Aider OAuth now writes OpenRouter token with owner-only permissions

This PR changes the OpenRouter OAuth credential persistence path in `aider/onboarding.py` so `~/.aider/oauth-keys.env` and its parent directory are hardened to owner-only permissions, eliminating reliance on default `open()`+umask behavior that could leave secrets world-readable.
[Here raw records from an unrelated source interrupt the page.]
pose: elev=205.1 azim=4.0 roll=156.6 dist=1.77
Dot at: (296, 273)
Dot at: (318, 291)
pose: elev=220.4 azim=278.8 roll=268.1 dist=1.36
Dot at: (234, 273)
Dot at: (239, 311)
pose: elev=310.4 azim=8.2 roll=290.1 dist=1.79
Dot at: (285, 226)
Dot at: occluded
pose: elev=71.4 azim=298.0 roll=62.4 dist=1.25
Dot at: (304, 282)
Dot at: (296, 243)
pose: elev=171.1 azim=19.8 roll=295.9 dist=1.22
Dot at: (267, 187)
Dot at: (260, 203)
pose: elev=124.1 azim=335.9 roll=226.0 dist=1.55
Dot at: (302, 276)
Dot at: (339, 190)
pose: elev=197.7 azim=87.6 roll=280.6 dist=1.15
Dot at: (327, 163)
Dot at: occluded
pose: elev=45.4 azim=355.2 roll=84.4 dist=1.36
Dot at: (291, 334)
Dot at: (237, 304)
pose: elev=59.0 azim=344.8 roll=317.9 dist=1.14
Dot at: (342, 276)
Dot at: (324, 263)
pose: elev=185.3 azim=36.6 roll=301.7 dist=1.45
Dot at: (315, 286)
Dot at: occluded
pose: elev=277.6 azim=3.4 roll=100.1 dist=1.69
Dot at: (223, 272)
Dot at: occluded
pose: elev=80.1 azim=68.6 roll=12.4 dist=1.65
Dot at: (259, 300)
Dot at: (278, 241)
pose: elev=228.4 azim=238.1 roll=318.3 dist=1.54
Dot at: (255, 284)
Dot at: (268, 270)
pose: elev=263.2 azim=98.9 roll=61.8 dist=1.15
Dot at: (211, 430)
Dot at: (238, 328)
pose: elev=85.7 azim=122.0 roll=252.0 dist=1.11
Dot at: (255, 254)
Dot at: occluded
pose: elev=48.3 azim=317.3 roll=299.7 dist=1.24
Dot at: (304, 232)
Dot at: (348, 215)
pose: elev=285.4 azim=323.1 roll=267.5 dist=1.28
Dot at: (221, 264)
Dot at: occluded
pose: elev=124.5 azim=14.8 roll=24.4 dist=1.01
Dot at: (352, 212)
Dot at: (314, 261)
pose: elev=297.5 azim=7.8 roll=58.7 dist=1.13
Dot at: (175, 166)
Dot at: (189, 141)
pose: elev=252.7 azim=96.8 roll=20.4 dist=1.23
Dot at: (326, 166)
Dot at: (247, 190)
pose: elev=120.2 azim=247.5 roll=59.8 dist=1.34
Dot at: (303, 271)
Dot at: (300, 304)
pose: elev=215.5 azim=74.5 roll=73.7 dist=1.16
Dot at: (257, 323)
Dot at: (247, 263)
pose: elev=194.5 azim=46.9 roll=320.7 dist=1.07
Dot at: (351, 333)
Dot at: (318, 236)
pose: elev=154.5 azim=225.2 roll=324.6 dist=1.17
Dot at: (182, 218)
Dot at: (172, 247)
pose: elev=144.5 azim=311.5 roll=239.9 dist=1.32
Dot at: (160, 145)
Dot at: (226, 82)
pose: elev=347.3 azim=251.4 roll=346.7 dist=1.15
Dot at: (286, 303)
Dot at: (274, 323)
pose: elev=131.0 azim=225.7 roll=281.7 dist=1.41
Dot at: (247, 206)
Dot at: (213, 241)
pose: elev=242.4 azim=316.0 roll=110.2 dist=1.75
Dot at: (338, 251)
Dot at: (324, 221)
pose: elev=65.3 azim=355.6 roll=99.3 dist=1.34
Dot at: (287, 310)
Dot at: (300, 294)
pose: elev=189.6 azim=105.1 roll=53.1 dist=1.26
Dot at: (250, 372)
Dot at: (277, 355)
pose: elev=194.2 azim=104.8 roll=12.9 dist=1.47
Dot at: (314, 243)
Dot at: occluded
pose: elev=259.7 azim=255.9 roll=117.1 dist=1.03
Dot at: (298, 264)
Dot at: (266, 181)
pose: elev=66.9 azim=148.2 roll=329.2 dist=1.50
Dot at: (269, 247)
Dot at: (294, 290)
aider/onboarding.pyOPENROUTER_API_KEY~/.aider/oauth-keys.envumask

What Happened

  • This PR changes the OpenRouter OAuth credential persistence path in `aider/onboarding.py` so `~/.aider/oauth-keys.env` and its parent directory are hardened to owner-only permissions, eliminating reliance on default `open()`+umask behavior that could leave secrets world-readable.
  • This PR changes the OpenRouter OAuth credential persistence path in `aider/onboarding.py` so `~/.aider/oauth-keys.env` and its parent directory are hardened to owner-only permissions, eliminating reliance on default `open()`+umask behavior that could leave secrets world-readable.
  • 1 evidence item attached for review.

What is Different

Before

Scattered source updates, isolated context, and manual follow-up across multiple feeds.

Now

Introduces explicit credential hardening in the OAuth save flow: it forces `~/.aider` to `0o700`, creates a new token file with `os.open(..., O_WRONLY|O_CREAT|O_TRUNC, 0o600)` wrapped by `os.fdopen`, and applies `os.chmod(key_file, 0o600)` even on re-runs so existing files are corrected from permissive modes.

Why Track This

Why It Matters

Users and operators sharing a Linux/macOS host or mounted home directory are less likely to have their OpenRouter API key silently read by other local accounts, reducing the practical risk of quota theft and unauthorized API calls under the victim's identity. The implementation closes the default-umask permission gap by enforcing `0o700` on `~/.aider` and `0o600` on `oauth-keys.env`, and by avoiding the previous TOCTOU window when a file could briefly be created with broader permissions; continue watching for any deployments where chmod is ineffective (for example, restrictive filesystem mounts or legacy non-Unix behavior) and whether preexisting `~/.aider` permission drift is cleaned up during upgrades.

Impact

Users and operators sharing a Linux/macOS host or mounted home directory are less likely to have their OpenRouter API key silently read by other local accounts, reducing the practical risk of quota theft and unauthorized API calls under the victim's identity. The implementation closes the default-umask permission gap by enforcing `0o700` on `~/.aider` and `0o600` on `oauth-keys.env`, and by avoiding the previous TOCTOU window when a file could briefly be created with broader permissions; continue watching for any deployments where chmod is ineffective (for example, restrictive filesystem mounts or legacy non-Unix behavior) and whether preexisting `~/.aider` permission drift is cleaned up during upgrades.

What To Watch Next

  • Watch whether aider/onboarding.py becomes a repeated pattern.
  • Track follow-up changes around AI Security.
  • Compare future signals against this evidence trail.
  • Re-check risk flags: preexisting_config_dir_permissions_not_tightened, non_unix_chmod_noop_behavior.
Open Topic TimelineOpen Technical EventOpen Original Sourcepreexisting_config_dir_permissions_not_tightened / non_unix_chmod_noop_behavior / legacy_world_readable_token_files_from_previous_installs

Supporting Evidence

GITHUB PULL REQUESTHigh Trust

aider-ai/aider PR #5154: onboarding: write ~/.aider/oauth-keys.env at 0o600 instead of default umask (0o644)

The previous flow used plain `open(path, "a")`, which on common `umask 022` hosts created `~/.aider/oauth-keys.env` with mode `0o644`, exposing `OPENROUTER_API_KEY` to other local users.